─── Listed entries ───
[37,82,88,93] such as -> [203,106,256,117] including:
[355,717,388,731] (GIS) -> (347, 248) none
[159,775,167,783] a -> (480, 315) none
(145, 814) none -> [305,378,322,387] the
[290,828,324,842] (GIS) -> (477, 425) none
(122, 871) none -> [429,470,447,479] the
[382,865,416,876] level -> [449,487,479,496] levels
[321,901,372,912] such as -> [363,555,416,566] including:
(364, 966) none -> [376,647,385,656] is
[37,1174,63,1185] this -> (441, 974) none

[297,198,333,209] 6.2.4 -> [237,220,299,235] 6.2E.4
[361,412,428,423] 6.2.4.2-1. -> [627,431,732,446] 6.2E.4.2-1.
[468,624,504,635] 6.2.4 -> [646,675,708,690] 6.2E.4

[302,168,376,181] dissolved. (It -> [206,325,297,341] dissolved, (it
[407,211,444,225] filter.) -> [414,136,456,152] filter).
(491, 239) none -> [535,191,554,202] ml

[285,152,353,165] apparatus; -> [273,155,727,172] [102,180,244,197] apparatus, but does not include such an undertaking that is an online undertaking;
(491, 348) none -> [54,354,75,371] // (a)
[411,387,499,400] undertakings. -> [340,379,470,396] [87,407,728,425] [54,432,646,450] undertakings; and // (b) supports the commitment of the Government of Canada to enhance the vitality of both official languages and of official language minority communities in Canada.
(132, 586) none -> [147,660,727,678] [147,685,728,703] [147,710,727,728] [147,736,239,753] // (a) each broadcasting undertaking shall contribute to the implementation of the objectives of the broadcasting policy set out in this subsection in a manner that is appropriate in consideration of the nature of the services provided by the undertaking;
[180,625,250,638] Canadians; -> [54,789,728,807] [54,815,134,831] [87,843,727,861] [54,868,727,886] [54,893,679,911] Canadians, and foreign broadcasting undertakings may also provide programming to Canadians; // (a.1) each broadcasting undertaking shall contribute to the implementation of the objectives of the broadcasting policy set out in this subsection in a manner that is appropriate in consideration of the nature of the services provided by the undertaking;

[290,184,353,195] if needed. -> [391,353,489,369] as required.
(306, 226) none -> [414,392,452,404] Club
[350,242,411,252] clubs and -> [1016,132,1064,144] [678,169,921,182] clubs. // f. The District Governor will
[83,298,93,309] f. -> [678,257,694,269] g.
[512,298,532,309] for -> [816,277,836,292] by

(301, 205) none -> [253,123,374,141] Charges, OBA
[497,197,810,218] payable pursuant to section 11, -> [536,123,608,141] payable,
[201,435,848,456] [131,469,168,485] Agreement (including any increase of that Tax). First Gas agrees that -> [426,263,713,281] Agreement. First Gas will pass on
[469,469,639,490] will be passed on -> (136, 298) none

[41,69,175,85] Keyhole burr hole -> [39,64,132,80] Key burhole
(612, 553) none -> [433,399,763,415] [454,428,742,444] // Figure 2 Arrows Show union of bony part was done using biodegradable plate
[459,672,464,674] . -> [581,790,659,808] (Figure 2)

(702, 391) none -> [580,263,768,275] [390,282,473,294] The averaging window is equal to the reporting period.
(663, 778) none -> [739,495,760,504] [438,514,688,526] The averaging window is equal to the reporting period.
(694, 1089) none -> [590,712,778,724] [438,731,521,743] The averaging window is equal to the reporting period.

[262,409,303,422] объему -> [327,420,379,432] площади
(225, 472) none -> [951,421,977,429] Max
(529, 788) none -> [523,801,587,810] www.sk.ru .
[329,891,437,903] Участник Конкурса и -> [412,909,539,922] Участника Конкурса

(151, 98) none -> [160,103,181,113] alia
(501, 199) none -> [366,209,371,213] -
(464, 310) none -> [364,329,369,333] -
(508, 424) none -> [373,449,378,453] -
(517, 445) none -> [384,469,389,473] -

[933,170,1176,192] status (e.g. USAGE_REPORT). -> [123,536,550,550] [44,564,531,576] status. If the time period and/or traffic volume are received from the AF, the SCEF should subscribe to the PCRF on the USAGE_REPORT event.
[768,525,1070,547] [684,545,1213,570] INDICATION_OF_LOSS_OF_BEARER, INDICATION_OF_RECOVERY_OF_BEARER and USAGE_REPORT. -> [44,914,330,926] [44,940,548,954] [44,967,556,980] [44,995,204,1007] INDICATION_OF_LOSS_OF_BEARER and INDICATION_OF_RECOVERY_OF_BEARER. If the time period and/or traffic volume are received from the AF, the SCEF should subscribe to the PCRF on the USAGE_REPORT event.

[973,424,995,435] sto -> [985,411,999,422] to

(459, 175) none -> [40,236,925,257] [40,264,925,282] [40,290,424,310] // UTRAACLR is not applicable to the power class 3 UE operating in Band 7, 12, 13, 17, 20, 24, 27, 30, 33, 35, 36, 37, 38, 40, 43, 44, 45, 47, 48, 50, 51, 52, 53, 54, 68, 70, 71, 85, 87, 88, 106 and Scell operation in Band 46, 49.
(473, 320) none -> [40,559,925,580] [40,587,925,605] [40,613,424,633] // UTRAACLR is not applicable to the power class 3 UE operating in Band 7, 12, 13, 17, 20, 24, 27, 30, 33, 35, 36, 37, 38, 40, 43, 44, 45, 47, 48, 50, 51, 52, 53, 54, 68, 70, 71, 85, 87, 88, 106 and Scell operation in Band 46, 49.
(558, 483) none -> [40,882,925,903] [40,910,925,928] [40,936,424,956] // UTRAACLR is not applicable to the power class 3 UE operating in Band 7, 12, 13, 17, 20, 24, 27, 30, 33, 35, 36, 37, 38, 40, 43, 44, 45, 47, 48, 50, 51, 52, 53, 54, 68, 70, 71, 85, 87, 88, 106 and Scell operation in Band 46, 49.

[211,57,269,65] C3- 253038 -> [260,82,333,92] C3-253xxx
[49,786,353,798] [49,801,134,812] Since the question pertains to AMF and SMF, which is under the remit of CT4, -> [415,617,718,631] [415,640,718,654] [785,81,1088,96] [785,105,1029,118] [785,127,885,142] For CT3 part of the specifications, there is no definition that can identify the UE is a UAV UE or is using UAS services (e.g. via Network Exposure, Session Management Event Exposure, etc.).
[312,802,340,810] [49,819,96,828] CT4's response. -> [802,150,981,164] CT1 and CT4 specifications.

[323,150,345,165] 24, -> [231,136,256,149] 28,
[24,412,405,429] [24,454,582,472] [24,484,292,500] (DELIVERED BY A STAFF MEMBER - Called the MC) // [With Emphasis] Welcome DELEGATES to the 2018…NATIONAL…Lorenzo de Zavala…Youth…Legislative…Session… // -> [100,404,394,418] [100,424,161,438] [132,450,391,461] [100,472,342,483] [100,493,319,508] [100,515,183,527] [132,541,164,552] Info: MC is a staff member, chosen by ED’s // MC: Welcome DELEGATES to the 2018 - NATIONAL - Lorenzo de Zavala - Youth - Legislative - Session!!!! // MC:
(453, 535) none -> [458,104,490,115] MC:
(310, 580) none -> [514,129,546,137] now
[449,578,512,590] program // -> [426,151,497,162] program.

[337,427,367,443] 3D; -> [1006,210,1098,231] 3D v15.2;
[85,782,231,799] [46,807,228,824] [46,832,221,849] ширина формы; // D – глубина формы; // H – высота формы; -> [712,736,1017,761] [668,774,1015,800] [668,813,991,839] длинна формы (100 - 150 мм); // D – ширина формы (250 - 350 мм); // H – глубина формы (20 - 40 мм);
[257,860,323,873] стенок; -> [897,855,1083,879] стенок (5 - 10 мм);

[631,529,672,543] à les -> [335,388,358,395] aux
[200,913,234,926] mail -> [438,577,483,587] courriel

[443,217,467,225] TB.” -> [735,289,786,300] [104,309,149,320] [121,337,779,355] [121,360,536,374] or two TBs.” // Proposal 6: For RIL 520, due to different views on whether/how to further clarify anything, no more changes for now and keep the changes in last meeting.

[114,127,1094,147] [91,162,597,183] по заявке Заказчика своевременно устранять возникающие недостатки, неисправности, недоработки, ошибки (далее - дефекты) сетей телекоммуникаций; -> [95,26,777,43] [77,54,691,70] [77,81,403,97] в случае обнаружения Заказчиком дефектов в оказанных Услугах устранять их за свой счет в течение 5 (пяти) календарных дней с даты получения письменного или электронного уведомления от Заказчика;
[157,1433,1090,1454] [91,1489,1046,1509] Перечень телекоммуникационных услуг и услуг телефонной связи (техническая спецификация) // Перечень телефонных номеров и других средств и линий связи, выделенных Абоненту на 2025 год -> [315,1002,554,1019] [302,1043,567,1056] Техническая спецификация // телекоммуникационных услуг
───
> What you need to do
All that belongs in the answer is the run of lines above from the line containing "[83,298,93,309] f. -> [678,257,694,269] g." through the line containing "(663, 778) none", exactly as written.

> Exercise output
[83,298,93,309] f. -> [678,257,694,269] g.
[512,298,532,309] for -> [816,277,836,292] by

(301, 205) none -> [253,123,374,141] Charges, OBA
[497,197,810,218] payable pursuant to section 11, -> [536,123,608,141] payable,
[201,435,848,456] [131,469,168,485] Agreement (including any increase of that Tax). First Gas agrees that -> [426,263,713,281] Agreement. First Gas will pass on
[469,469,639,490] will be passed on -> (136, 298) none

[41,69,175,85] Keyhole burr hole -> [39,64,132,80] Key burhole
(612, 553) none -> [433,399,763,415] [454,428,742,444] // Figure 2 Arrows Show union of bony part was done using biodegradable plate
[459,672,464,674] . -> [581,790,659,808] (Figure 2)

(702, 391) none -> [580,263,768,275] [390,282,473,294] The averaging window is equal to the reporting period.
(663, 778) none -> [739,495,760,504] [438,514,688,526] The averaging window is equal to the reporting period.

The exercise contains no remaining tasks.